Sotto l’incalzare di un furente Maurizio Landini, ieri sera molti telespettatori de la Sette hanno potuto prendere visione della vera faccia di Pietro Ichino, con annesso baffo modello Groucho Marx, che sino ad allora avevano ritenuto un’icona astratta tendente al caricaturale dell’antico migliorismo milanese (i liberisti dell’allora PCI subalterni a Bettino Craxi e finanziati dal suo ufficiale pagatore di allora: Silvio Berlusconi); oggi alleato con gli ex rutelliani raccolti attorno al premier per dare prova di sottomissione alle plutocrazie nazionali e non, macellando una classe lavoratrice che potrebbe rivelarsi “ceto pericoloso” per i disegni di ricastalizzare la società nel nuovo feudalesimo prossimo venturo, in cui i signoraggi non discendono più dal sangue ma dal possesso (rendite di posizione).

Preceduto in mattinata da una sempre più soave viperetta Barbara Serracchiani (specializzata in perfidie pronunciate con quell’aria da madonnina infilzata), che aveva lanciato il tema, ora il giuslavorista di lorsignori ripeteva il refrain: “le multinazionali non investono in Italia perché hanno terrore dell’articolo 18”.

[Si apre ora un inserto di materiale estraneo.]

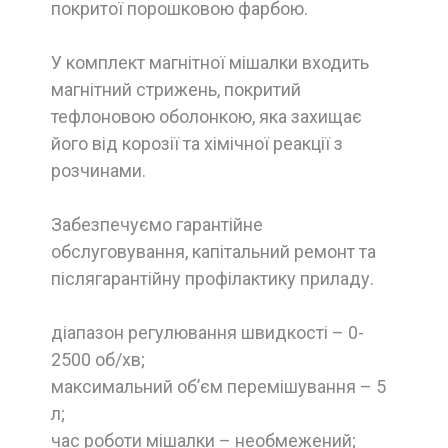
покритої порошковою фарбою.
У комплект магнітної мішалки входить
магнітний стрижень, покритий
тефлоновою оболонкою, яка захищає
його від корозії та хімічної реакції з
розчинами.
Забезпечуємо гарантійне
обслуговування, капітальний ремонт та
післягарантійну профілактику приладу.
діапазон регулювання швидкості – 0-
2500 об/хв;
максимальний об’єм перемішування – 5
л;
час роботи мішалки – необмежений;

Dunque, gli stranieri non scappano perché l’immagine all’estero del nostro Paese è quella delle montagne di spazzatura di Napoli o dei magistrati ammazzati nell’area vasta controllata dalle malavite organizzate, non perché ci presentiamo in Europa e nel modo come una repubblica delle banane dove imperano i cacicchi ridicoli (dal Berlusconi che fa le corna ai selfie di Renzi nell’avvio della presidenza semestrale italiana in Ue), non perché difettano partner tecnologici su piazza, come confermano le imbarazzanti collocazioni dei nostri Atenei nei ranking internazionali. Niente di tutto questo. Il mitico investimento dei mitici mercati latita per quella manciata di casi annuali in cui un lavoratore ha contrastato la decisione della dirigenza d’impresa di “buttarlo fuori” per ragioni illegittime.

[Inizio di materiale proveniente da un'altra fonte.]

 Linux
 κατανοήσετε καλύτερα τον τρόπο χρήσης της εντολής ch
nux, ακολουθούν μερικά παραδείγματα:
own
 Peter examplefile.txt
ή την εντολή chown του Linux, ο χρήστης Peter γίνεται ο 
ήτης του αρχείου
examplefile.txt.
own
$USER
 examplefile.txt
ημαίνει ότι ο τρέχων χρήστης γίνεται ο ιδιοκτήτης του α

Ridicolo. Ma la vera ragione – come replicava tra uno sbuffo di fumo e l’altro Landini – è un’altra; simbolica: esibire lo scalpo del sindacato a chi di dovere, come garanzia che le cose sono state rimesse a posto e in futuro nessuno oserà più disturbare il manovratore. Mentre qualche briciola di benevolenza scivolerà giù dal tavolo dei manovratori (finanzieri e speculatori travestiti da manager alla Marchionne) a gratificazione degli uomini di mano che si sono impegnati nell’apprezzato servizio. Uomini di mano che poi sono sempre gli stessi da decenni; in buona parte d’area milanese o padana in genere. Espressione del provincialismo tracotante di una cultura locale che si presume all’avanguardia recependo – spesso fuori tempo massimo – le parole d’ordine alla moda; che nel mondo sono diventate da tempo mainstream.

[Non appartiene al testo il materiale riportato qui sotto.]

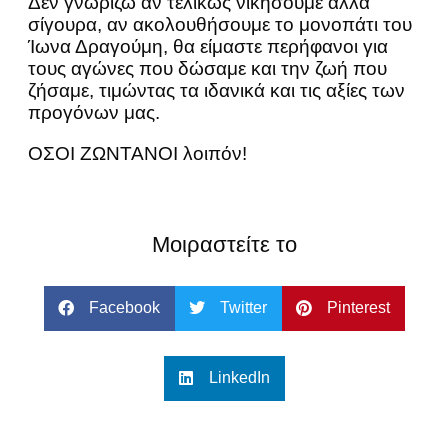
Δεν γνωρίζω αν τελικώς νικήσουμε αλλά
σίγουρα, αν ακολουθήσουμε το μονοπάτι του
Ίωνα Δραγούμη, θα είμαστε περήφανοι για
τους αγώνες που δώσαμε και την ζωή που
ζήσαμε, τιμώντας τα ιδανικά και τις αξίες των
προγόνων μας.
ΟΣΟΙ ΖΩΝΤΑΝΟΙ λοιπόν!
Μοιραστείτε το
Facebook
Twitter
Pinterest
LinkedIn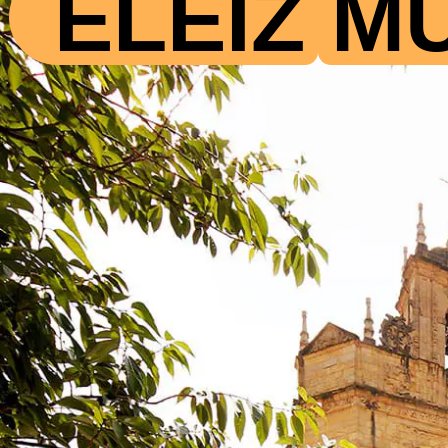
ELEIZ
M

I tipi che si raccolsero sotto le bandiere anti articolo 18 dell’asse Confindustria – Forza Italia e stesero nel 2002 il furbastro libello collettivo “Non basta dire no!” (guarda caso, editato dalla berlusconiana Mondatori): i modernisti retroversi Franco Debenedetti, Giancarlo Lombardi, Nicola Rossi, Michele Salvati e – ovviamente – il baldo Ichino. Mentre si aggregava al gruppo l’attuale ministeriale Enrico Morando, il mandrogno con la faccia del comico D’Angelo (anche se è il politico quello che fa ridere di più).

Operazione vergognosa, a cui fece subito da sponda Giuliano Ferrara con il suo house organ di Casa Arcore. Che purtroppo (come ora utilizza al meglio il neomigliorista, neorutelliano e molto berlusconiano soft Matteo Renzi, passato all’attacco con l’esibizione di tutta la sua bullesca muscolarità verbale) già a quel tempo poteva giocarsi un atout non da poco: l’avvenuta trasformazione di buona parte del personale dirigente sindacale in generone della nomenclatura politica. Carrieristi travestiti da metalmeccanici durante le manifestazioni sindacali, per poi rientrare rapidamente al caldo dei loro ozi di Capua garantiti da privilegi castali. Ma qui non si parla di scalpo della Camuso o di Bonanni (tecnicamente più difficile il caso di Angeletti Lex Luthor). Qui si parla del mondo del lavoro.

L’ultima barriera contro il disegno di spaccare la società tra una minoranza di avvantaggiati e moltitudini di impoveriti/precarizzati costretti al silenzio. Il tutto al grido dei nuovi Templari: “il Mercato lo vuole!”.